Several news outlets are reporting that Nigerian soldiers opened fire on unarmed protestors at the Lekki Toll Gate near Lagos city, leaving an undetermined number of demonstrators dead or injured. This incident is the latest example of violence being committed against civilians who are engaged in the #EndSARS Campaign that have rocked Nigeria for the past two weeks.

As Blavity previously reported, the #EndSARS movement emerged in Nigeria earlier this month to protest widespread abuses by the now disbanded Special Anti-Robbery Squad (SARS) police unit. Nigerian President Muhammadu Buhari banned SARS on October 11, but the protests continued and have now transformed into a larger movement demanding political and economic reforms within the country and an end to corruption.

State and national government officials have been increasingly cracking down on the protests since SARS was eliminated. The governor of Nigeria’s Rivers State banned further protests following the disbanding of SARS. Other areas of the country, including the federal capital, Abuja, likewise banned protests, but these bans have largely been ignored by Nigerians fed up with corruption and abuse within the country.  
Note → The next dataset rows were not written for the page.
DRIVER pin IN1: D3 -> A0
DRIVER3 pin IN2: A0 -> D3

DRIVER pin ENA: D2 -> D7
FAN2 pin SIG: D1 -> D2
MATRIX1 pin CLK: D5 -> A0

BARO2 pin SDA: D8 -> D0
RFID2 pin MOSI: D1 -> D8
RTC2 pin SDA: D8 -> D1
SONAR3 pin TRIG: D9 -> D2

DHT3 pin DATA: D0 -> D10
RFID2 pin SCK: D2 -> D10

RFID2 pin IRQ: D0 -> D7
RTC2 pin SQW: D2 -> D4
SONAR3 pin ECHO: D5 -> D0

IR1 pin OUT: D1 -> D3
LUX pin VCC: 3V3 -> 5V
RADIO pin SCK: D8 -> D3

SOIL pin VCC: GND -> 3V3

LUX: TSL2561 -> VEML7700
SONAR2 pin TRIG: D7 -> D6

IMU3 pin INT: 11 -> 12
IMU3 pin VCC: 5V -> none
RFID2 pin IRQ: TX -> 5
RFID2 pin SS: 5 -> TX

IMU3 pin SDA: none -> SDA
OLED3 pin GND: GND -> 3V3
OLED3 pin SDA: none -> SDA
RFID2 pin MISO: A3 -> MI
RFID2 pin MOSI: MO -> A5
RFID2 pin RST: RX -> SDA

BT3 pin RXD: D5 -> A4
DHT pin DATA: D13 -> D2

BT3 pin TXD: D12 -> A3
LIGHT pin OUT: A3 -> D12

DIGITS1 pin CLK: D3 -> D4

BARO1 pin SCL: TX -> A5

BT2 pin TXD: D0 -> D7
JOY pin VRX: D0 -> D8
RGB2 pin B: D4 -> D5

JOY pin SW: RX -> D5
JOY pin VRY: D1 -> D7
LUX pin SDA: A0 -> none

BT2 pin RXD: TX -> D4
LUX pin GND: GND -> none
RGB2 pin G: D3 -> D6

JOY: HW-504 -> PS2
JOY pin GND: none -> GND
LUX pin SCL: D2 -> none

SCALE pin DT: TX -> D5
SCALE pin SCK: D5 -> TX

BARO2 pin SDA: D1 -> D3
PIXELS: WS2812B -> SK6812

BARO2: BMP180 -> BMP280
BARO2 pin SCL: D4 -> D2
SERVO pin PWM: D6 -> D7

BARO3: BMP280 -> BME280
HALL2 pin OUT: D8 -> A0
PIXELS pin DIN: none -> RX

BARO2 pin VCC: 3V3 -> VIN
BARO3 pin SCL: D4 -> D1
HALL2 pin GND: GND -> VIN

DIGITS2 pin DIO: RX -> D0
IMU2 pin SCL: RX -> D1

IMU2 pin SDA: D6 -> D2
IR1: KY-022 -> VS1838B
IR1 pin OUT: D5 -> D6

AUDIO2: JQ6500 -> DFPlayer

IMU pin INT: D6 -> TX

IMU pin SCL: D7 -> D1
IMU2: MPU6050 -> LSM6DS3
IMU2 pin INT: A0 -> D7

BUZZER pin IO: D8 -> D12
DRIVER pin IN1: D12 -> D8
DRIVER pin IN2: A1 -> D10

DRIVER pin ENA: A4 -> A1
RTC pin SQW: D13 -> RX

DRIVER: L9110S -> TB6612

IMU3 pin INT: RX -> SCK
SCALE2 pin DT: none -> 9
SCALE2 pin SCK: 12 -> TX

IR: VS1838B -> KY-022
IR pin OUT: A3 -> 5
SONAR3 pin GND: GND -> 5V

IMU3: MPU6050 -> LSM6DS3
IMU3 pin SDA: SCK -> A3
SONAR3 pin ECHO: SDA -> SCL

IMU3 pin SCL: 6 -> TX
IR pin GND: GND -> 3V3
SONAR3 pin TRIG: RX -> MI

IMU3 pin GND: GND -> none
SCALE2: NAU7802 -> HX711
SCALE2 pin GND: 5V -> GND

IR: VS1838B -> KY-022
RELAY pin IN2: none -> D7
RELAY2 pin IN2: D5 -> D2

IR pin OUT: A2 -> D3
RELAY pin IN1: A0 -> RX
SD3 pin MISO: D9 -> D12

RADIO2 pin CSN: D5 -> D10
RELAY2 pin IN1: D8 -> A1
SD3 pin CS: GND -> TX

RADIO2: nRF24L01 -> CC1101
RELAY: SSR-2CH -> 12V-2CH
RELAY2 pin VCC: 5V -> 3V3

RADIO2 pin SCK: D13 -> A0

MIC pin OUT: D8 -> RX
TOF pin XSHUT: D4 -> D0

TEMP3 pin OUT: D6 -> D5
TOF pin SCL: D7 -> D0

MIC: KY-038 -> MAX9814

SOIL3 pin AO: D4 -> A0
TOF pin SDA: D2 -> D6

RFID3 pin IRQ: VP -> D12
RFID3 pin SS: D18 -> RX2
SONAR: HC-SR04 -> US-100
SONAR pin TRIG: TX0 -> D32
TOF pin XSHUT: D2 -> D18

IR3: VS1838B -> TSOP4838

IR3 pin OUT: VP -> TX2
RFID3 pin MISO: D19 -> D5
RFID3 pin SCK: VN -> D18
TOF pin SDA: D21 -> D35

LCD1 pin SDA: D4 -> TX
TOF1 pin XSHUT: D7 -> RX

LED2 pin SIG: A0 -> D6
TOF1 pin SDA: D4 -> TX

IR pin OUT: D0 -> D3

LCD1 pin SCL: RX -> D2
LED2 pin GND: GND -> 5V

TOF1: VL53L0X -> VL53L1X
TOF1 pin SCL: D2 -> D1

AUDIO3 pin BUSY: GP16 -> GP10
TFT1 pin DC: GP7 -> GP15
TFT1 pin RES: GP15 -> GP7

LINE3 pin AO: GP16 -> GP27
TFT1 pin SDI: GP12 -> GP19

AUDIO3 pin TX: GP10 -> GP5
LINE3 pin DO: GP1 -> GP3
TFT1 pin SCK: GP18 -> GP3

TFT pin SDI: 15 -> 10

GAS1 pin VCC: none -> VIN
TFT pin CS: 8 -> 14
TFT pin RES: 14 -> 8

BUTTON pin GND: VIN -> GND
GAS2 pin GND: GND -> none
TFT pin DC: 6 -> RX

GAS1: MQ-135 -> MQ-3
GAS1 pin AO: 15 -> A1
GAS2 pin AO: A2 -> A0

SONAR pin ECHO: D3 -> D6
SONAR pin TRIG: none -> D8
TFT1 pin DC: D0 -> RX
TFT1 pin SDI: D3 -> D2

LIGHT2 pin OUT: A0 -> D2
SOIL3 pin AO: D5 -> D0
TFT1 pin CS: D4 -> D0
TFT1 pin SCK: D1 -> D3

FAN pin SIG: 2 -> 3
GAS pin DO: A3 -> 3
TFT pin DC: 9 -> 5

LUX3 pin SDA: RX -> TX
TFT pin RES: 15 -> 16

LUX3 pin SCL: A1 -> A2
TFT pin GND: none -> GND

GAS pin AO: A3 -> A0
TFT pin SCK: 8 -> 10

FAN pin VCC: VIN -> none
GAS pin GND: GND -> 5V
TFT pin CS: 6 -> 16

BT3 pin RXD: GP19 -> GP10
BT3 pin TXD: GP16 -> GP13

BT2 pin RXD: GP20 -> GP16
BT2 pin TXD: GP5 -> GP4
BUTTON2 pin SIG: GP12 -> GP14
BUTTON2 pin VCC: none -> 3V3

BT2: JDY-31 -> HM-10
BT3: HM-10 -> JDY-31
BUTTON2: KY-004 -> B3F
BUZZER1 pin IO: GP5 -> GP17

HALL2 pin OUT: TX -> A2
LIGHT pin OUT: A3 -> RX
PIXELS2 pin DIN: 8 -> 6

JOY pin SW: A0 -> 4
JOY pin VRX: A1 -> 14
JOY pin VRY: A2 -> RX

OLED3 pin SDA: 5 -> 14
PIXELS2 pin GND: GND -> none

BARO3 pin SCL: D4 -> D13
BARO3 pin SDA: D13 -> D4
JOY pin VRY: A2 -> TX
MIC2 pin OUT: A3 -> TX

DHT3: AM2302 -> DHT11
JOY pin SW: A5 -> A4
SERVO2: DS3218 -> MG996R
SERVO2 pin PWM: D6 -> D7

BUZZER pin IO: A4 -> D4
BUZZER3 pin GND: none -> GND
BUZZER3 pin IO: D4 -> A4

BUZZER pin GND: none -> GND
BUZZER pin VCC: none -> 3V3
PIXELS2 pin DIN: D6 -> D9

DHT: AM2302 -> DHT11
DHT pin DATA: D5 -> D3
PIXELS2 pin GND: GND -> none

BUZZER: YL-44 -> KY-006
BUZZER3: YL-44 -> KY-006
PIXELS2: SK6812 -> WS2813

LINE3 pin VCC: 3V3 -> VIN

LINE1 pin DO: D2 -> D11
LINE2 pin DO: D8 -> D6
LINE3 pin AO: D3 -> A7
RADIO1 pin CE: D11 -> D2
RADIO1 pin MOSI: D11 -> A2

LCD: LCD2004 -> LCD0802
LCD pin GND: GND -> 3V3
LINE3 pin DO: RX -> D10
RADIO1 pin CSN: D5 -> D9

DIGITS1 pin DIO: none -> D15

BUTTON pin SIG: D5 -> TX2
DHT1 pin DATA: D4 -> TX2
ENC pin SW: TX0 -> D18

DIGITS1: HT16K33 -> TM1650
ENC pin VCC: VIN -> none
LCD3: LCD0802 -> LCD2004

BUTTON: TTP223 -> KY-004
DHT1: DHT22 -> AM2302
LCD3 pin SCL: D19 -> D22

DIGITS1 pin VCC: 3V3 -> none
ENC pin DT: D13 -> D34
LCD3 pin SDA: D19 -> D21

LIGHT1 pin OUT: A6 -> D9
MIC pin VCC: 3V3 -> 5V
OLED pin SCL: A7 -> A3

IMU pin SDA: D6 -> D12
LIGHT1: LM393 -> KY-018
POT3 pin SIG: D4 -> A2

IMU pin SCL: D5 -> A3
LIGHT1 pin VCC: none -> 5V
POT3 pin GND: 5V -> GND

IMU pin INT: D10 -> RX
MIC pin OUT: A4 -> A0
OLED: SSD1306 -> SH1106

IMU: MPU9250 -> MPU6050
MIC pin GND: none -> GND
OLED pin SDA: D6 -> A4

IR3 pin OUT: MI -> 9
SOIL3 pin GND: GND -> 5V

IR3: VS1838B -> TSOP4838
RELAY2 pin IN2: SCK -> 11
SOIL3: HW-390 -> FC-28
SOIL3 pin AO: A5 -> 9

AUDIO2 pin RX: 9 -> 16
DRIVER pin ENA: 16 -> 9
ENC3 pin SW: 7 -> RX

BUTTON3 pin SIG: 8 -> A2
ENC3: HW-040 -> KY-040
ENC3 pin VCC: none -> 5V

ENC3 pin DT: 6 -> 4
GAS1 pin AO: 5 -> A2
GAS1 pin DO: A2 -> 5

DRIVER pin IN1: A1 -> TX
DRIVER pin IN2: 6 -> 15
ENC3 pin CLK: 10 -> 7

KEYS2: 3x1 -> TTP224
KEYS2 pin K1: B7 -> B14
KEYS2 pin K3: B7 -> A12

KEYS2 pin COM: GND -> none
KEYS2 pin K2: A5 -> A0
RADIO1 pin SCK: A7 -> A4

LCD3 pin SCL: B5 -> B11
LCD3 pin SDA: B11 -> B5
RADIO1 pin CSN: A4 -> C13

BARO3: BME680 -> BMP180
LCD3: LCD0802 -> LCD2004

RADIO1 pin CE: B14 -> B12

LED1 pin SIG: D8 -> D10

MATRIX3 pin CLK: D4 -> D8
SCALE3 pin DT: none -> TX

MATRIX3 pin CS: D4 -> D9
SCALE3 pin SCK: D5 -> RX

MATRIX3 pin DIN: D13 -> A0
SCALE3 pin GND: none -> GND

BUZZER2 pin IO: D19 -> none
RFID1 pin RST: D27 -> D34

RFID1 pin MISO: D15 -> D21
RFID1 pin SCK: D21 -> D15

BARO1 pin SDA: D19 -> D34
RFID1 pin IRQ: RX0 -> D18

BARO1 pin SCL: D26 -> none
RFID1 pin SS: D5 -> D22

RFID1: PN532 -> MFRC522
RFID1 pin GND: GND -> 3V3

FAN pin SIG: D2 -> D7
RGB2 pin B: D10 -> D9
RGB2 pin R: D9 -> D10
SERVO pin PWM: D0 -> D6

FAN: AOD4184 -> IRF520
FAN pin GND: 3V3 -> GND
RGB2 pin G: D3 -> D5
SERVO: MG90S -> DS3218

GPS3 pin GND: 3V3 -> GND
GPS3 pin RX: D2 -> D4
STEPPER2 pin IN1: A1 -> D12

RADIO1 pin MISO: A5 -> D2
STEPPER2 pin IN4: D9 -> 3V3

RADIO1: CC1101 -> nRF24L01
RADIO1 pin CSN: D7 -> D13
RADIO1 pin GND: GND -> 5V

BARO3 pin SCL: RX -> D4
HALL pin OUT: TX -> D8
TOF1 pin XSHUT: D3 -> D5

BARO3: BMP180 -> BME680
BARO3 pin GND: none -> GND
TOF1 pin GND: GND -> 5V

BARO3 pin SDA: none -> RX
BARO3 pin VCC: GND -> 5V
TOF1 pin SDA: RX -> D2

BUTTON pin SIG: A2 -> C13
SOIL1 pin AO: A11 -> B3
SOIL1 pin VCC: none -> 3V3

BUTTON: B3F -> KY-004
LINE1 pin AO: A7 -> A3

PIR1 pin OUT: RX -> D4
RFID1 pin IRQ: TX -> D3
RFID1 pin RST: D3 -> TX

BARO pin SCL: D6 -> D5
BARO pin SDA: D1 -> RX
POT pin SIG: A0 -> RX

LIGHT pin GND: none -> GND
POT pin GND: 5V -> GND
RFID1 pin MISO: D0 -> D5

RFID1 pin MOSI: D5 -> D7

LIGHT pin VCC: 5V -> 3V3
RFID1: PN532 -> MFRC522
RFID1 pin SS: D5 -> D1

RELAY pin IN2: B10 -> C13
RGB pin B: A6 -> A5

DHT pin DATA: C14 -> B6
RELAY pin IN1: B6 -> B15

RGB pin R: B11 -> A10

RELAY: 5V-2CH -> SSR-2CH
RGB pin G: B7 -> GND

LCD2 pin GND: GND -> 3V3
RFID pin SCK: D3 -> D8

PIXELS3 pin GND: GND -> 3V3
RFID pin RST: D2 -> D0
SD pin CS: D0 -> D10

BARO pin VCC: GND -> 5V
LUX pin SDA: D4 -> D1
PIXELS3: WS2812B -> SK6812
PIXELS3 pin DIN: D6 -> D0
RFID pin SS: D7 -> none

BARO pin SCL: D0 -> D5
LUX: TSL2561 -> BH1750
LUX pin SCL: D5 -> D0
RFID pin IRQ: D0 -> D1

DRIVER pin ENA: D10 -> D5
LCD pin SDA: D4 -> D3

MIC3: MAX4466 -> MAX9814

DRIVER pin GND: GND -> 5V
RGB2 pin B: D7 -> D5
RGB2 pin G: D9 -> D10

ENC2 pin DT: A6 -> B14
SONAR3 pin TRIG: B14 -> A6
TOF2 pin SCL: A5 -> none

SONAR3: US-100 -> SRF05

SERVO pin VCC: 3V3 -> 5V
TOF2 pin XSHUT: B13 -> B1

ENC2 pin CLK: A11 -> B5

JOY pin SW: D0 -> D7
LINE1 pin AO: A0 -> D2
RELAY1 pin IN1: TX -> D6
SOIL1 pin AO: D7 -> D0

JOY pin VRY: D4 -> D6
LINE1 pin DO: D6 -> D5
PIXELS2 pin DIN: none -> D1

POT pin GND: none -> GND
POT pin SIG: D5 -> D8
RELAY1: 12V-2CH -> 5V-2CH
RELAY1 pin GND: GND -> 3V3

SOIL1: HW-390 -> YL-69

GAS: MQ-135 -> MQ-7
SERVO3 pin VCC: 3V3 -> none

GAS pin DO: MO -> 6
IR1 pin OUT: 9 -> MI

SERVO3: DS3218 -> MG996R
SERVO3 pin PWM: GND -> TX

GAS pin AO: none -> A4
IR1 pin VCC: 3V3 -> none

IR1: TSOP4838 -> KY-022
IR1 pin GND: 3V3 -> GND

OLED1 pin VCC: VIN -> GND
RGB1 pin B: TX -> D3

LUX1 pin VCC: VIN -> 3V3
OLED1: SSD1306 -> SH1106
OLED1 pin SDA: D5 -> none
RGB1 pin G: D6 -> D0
Last week, Amnesty International reported that 10 people died and hundreds more were injured during the protests. The human rights organization accused government forces of “excessive force, including firing live ammunition, water cannon, throwing tear gas into crowds, beating and arresting protesters” as well as targeting journalists. Armed vigilante gangs have also targeted protestors with violence. Recent news reports have increased the death toll to at least 15, a figure which does not include the victims of the recent Lekki shooting.

In response to events in Lagos, the Governor of Lagos State (which includes the city) Babajide Sanwo-Olu, declared an indefinite 24-hour curfew throughout the state. The curfew, originally set to begin 4 p.m. on Tuesday, was pushed back to 9pm to allow residents stuck in traffic to make it home.